The example above shows a very common ETL shape:

  • read a bounded chunk from an in-memory or file-backed source
  • apply sparse overlay edits to normalize selected cells
  • normalize null-ish values to empty strings
  • schedule work only for the columns that matter
  • keep the result in explicit worker-owned state

This pattern works well because DataFrame is a short-lived batch bridge:

  • CSVReader streams rows into a caller-owned std::vector<CSVRow>
  • DataFrame wraps that batch
  • sparse overlay edits are applied only where needed
  • parallel analysis runs against the edited view
  • the batch is discarded before the next chunk

That design avoids many of the lifetime and aliasing problems that show up when parallelism is layered onto a long-lived mutable table.

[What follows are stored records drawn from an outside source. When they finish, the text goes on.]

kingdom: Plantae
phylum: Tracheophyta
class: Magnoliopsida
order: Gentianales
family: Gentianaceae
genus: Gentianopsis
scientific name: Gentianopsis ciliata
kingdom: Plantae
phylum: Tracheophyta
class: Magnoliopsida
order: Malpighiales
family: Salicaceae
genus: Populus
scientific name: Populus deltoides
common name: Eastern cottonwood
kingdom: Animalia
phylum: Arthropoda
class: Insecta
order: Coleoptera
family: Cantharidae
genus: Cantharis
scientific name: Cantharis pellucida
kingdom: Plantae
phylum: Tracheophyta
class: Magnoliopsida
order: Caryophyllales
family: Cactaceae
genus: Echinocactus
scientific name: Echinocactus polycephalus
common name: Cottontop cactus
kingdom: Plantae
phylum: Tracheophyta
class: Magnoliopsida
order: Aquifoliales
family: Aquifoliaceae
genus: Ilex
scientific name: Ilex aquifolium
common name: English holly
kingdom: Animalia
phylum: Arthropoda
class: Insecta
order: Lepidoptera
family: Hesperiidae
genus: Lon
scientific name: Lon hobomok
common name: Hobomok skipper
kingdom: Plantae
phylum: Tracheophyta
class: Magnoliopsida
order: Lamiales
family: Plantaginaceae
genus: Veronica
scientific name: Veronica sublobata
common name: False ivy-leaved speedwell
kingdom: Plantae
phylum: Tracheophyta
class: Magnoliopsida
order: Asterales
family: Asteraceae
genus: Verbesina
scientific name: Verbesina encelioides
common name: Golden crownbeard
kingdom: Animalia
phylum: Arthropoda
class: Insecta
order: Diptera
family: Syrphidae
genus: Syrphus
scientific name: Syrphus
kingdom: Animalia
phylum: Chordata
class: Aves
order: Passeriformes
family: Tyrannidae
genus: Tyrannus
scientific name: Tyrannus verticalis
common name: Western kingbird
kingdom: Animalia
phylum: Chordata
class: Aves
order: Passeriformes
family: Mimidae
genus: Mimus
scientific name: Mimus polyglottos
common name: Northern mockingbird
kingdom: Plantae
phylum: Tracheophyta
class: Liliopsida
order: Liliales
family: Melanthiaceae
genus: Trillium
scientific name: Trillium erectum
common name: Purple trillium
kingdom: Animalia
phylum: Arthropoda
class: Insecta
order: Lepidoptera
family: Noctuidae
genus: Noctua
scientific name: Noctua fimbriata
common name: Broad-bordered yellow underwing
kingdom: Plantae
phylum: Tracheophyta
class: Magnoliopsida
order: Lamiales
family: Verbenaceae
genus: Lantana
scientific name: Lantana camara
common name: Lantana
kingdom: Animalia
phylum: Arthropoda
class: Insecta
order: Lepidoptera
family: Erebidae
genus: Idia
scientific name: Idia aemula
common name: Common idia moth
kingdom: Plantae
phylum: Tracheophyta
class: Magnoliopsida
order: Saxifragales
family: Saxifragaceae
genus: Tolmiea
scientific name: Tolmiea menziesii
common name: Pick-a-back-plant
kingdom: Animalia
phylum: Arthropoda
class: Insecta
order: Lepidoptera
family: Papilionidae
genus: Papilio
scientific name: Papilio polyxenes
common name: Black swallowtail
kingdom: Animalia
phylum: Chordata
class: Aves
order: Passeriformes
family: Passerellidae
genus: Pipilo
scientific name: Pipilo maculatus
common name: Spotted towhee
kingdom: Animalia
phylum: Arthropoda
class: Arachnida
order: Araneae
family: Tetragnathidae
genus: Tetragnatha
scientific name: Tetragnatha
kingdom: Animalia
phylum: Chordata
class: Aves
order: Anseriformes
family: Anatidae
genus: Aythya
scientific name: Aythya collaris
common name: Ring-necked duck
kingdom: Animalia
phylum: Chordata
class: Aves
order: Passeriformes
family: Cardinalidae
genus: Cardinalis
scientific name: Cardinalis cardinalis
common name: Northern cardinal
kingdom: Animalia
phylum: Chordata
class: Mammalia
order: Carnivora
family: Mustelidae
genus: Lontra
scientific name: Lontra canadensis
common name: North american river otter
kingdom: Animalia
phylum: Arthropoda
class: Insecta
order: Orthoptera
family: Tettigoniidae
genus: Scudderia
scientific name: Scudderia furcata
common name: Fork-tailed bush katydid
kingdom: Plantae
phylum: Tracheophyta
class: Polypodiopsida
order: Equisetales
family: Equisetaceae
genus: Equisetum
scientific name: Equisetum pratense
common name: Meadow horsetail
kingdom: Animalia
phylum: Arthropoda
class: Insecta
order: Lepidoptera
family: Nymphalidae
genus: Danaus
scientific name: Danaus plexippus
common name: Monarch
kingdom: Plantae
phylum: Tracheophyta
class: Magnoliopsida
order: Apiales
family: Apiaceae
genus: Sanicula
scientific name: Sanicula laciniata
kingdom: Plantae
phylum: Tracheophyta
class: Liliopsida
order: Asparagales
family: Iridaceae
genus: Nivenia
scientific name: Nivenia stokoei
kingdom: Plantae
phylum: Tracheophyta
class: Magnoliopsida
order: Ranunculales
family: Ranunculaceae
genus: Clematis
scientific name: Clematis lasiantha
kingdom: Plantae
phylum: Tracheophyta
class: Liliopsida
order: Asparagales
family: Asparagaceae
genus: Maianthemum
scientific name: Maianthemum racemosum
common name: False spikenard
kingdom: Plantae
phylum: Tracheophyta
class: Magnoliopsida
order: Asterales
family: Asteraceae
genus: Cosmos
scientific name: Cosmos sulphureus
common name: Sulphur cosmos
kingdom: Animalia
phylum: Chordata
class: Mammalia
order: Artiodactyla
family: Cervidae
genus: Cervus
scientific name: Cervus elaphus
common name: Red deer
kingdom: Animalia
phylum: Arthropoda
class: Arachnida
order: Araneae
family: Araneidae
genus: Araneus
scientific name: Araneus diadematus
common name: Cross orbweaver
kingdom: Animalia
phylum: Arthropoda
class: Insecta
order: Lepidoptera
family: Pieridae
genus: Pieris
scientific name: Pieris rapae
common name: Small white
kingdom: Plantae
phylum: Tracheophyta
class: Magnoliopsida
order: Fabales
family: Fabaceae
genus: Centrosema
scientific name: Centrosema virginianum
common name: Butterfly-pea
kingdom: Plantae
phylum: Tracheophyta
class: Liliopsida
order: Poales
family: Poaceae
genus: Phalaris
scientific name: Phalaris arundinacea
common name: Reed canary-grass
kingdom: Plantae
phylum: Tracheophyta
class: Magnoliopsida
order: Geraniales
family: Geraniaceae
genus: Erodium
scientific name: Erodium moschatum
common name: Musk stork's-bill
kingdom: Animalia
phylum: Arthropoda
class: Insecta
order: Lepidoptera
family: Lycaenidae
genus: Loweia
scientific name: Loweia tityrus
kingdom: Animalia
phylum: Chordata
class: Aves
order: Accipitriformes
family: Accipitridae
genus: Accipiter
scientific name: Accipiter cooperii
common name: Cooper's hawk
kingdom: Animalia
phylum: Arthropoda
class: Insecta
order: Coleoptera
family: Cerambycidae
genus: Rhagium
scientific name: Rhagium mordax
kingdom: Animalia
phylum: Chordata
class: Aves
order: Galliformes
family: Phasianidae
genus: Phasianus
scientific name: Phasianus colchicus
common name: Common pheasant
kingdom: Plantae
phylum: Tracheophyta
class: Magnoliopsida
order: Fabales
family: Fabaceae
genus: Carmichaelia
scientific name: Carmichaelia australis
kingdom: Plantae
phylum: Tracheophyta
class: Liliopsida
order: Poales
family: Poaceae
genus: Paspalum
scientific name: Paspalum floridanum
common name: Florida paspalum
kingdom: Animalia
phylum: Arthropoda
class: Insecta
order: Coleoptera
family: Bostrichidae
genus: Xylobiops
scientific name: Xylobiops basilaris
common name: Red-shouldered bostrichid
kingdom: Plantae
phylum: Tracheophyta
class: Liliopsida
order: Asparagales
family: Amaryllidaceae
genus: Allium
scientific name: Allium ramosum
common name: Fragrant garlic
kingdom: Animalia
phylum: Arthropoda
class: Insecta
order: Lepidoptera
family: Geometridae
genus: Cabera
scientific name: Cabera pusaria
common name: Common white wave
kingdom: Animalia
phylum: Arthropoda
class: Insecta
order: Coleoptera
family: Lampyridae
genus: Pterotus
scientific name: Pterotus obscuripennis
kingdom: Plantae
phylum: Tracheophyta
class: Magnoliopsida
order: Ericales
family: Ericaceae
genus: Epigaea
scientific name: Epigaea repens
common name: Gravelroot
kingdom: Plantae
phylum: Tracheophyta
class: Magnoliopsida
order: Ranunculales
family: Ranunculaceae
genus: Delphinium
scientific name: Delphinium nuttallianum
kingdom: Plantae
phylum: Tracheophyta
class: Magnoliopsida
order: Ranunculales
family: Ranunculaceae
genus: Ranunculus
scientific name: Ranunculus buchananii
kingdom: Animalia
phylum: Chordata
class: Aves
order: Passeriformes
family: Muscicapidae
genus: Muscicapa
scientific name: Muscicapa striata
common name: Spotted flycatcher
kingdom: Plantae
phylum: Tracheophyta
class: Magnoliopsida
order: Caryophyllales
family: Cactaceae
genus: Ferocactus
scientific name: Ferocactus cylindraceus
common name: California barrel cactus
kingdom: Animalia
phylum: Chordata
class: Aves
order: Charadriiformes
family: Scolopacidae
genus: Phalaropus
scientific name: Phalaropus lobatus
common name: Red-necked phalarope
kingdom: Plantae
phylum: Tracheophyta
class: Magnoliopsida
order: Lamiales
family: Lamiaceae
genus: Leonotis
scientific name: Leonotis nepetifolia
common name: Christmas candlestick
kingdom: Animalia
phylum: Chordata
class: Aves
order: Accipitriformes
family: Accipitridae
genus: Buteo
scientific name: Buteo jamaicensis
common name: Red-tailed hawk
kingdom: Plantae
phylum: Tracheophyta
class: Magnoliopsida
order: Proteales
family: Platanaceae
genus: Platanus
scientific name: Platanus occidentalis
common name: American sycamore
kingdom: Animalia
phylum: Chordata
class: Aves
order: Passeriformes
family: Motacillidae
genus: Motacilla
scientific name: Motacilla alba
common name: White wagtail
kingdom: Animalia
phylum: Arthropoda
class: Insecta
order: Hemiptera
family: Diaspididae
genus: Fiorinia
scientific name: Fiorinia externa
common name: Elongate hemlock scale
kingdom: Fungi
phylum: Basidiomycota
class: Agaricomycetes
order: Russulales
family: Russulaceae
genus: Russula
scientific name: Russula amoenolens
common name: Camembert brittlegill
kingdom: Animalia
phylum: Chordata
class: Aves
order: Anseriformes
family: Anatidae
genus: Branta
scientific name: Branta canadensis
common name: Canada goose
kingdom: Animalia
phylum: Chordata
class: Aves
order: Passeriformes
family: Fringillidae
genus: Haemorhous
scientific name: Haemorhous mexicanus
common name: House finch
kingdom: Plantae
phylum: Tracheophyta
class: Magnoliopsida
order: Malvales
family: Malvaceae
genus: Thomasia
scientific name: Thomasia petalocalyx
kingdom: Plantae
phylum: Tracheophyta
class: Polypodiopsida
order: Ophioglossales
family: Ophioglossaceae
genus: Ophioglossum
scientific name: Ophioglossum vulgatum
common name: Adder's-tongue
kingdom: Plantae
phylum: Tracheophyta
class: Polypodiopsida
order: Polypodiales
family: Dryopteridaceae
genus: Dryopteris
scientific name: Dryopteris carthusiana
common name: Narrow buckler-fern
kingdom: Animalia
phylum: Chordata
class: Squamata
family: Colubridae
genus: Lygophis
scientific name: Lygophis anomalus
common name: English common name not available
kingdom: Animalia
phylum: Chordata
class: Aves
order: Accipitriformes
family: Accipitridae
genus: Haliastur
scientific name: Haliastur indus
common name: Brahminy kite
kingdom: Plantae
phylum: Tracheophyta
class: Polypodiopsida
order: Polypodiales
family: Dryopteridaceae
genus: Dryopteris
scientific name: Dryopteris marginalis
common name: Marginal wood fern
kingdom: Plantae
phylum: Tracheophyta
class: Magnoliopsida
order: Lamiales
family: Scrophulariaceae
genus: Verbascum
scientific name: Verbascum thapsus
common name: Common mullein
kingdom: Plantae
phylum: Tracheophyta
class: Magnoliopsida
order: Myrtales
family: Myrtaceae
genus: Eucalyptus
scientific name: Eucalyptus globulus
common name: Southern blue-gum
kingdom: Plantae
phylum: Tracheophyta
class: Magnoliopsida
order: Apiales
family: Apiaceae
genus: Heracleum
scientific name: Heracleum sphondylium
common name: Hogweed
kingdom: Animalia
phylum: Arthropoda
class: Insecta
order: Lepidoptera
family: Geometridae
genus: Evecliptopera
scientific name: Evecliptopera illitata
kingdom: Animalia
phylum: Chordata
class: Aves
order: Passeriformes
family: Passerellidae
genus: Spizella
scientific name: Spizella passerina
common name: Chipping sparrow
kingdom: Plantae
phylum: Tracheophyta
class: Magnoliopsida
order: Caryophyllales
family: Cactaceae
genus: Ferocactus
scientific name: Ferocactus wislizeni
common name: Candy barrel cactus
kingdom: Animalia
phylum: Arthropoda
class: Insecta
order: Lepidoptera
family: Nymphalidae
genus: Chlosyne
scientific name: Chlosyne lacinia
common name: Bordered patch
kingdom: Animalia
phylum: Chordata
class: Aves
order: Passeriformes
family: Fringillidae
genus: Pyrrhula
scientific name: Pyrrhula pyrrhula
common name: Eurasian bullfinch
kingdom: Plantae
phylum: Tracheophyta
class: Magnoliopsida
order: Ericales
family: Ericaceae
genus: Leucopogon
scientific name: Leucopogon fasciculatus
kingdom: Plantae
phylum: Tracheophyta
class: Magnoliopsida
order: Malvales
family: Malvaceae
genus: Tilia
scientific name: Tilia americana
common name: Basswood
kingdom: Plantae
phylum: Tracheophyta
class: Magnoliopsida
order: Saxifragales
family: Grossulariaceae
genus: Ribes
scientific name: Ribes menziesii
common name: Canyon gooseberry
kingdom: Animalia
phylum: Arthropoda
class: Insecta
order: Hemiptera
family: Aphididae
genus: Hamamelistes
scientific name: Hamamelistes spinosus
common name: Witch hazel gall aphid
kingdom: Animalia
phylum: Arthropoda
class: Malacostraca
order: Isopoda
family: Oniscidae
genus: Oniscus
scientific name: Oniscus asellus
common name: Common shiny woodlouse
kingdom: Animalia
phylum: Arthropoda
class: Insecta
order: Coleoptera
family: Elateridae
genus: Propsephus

2. Use <tt>chunk_parallel_apply()</tt> directly

This is the common-case helper when you do not need to mutate each batch before processing.

chunk_parallel_apply():

  • reads from CSVReader in bounded chunks
  • wraps each chunk in a temporary DataFrame
  • runs a per-column callback using DataFrameExecutor
  • can either accumulate results in one explicit state object per column or let you manage output storage externally via DataFrameColumn::index()
  • can target all columns or just a selected subset by column index

This is usually the shortest path for:

  • schema inference
  • column summaries
  • frequency counts
  • per-column aggregation passes

Choosing Between <tt>read_chunk()</tt> and <tt>chunk_parallel_apply()</tt>

Use read_chunk() when:

  • you need to edit the batch before analysis
  • you want to filter or promote only some rows into a DataFrame
  • you need custom batch-level orchestration

Use chunk_parallel_apply() when:

  • the chunk can be treated as read-only
  • you want the simplest path to chunked parallel column processing
  • one state object per column is a natural fit for the workload

Thread-Safety Notes

DataFrameExecutor is designed around batch-scoped DataFrame objects, which keeps the parallel story much cleaner than a long-lived shared table.

Safe patterns:

  • reading from the provided column view
  • reading from explicit references to batch state captured by the caller
  • updating only the worker's own per-column state object
  • applying sparse-overlay cell edits through DataFrameRow / DataFrameCell when workers are updating row data in place

Unsafe pattern:

  • structural mutation during parallel work, such as erase()
  • relying on conflicting concurrent writes to the same cells unless last-write-wins behavior is acceptable

For simple cell updates, the row-local overlay lock is there to make rare collisions boring rather than catastrophic. For structural changes, stay on the caller thread.

Why This Matters

Many ETL workflows fundamentally look like this:

  1. read a chunk
  2. materialize usable row objects
  3. perform a small number of transformations or edits
  4. aggregate or emit

csv-parser is optimized for exactly that shape. It is not just a parser; it also provides the batch-bridge and parallel column-processing pieces that would otherwise need to be hand-rolled on top of a lower-level CSV reader.